The new owners, Dallas and Laura McGarity, bought the Fat Lamb, 2011 Grinstead Dr., about one and a half years ago and are looking forward to this new adventure.

“It’s so exciting, but it happened so quickly so I’m trying to gather my thoughts,” said McGarity. “The opportunity came up and I was shocked, because I’ve heard such good things about it. I know good people over there, and everyone says such good things. I  think they didn’t want to have two restaurants that close together, and Paul’s got the new concept going in Germantown. I looked at it, all the numbers were good, and it worked out well.”

McGarity has been a chef for 22 years and has worked at restaurants like Volare, Z’s Fusion, and Marketplace. He will be executive chef for both the Fat Lamb and Portage House and has hired chef de cuisine Tim Piper for Portage House.

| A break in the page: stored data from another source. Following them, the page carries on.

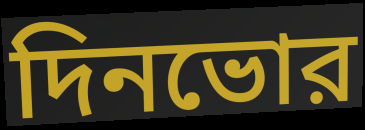
দিনভোর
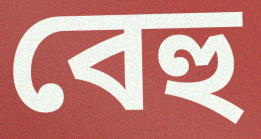
বেহু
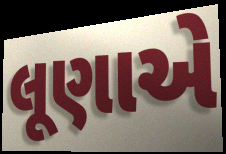
લૂણાએ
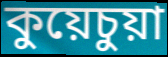
কুয়েচুয়া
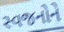
સ્વજનોને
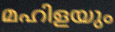
മഹിളയും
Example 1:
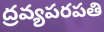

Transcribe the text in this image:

ద్రవ్యపరపతి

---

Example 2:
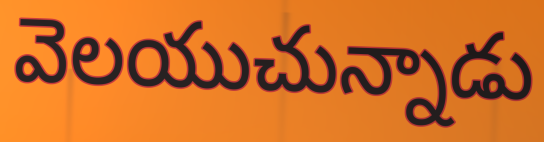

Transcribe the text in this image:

వెలయుచున్నాడు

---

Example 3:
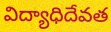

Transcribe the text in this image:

విద్యాధిదేవత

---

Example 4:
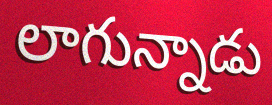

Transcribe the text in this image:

లాగున్నాడు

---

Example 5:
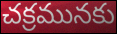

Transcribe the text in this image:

చక్రమునకు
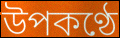
উপকণ্ঠে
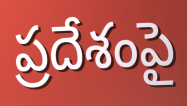
ప్రదేశంపై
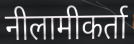
नीलामीकर्ता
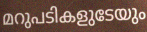
മറുപടികളുടേയും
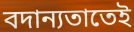
বদান্যতাতেই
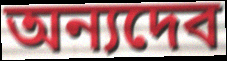
অন্যদেব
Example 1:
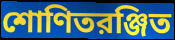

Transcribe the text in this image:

শোণিতরঞ্জিত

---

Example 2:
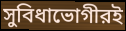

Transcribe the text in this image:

সুবিধাভোগীরই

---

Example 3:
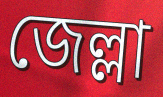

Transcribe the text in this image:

জেল্লা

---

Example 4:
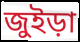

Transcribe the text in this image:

জুইড়া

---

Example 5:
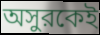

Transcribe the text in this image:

অসুরকেই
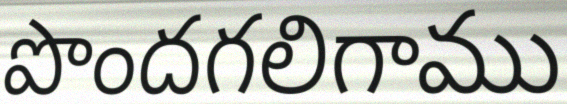
పొందగలిగాము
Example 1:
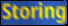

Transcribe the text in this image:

Storing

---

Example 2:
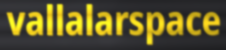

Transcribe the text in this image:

vallalarspace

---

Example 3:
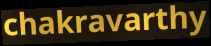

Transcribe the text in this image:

chakravarthy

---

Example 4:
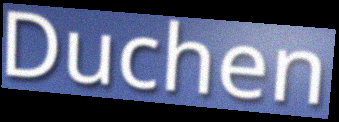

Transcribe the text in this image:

Duchen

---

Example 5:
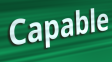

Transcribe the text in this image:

Capable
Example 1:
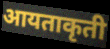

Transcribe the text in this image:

आयताकृती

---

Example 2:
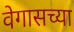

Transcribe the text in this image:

वेगासच्या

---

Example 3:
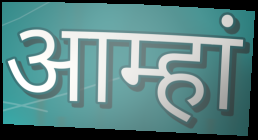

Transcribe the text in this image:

आम्हां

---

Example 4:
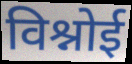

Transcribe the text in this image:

विश्नोई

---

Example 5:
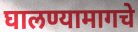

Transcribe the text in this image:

घालण्यामागचे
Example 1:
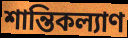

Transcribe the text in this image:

শান্তিকল্যাণ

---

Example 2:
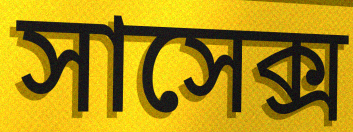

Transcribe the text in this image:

সাসেক্স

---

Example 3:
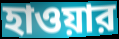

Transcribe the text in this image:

হাওয়ার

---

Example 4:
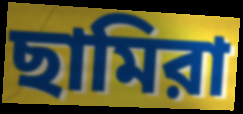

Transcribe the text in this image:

ছামিরা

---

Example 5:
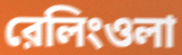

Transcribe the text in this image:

রেলিংওলা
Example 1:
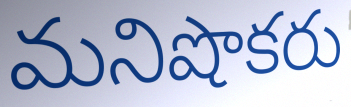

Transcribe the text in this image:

మనిషొకరు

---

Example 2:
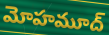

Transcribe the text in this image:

మోహమూద్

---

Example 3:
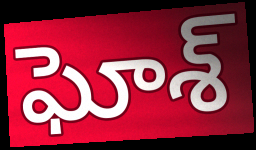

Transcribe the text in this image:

ఘోశ్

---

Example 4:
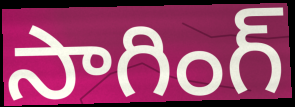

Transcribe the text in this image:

సాగింగ్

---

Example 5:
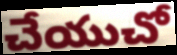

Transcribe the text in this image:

చేయుచో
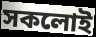
সকলোই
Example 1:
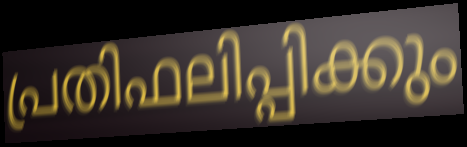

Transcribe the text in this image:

പ്രതിഫലിപ്പിക്കും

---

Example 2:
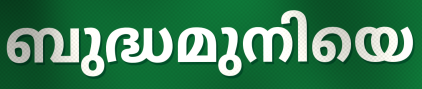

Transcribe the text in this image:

There will be a few changes with the transfer of ownership. The name will remain the same, but the new hours will be 4 to 10 p.m. Wednesday through Friday and noon to 10 p.m. on Saturday and Sunday. They will be closed on Mondays and Tuesdays.

 

“I’m going to change the menu, but I’m not really going to change the decor,” McGarity explained. “We’ll stick to the southern flair, but we are going to mix in some Asian ingredients. I like playing with that: the sweet and the salty and the rich and fatty going on in the Southern stuff.”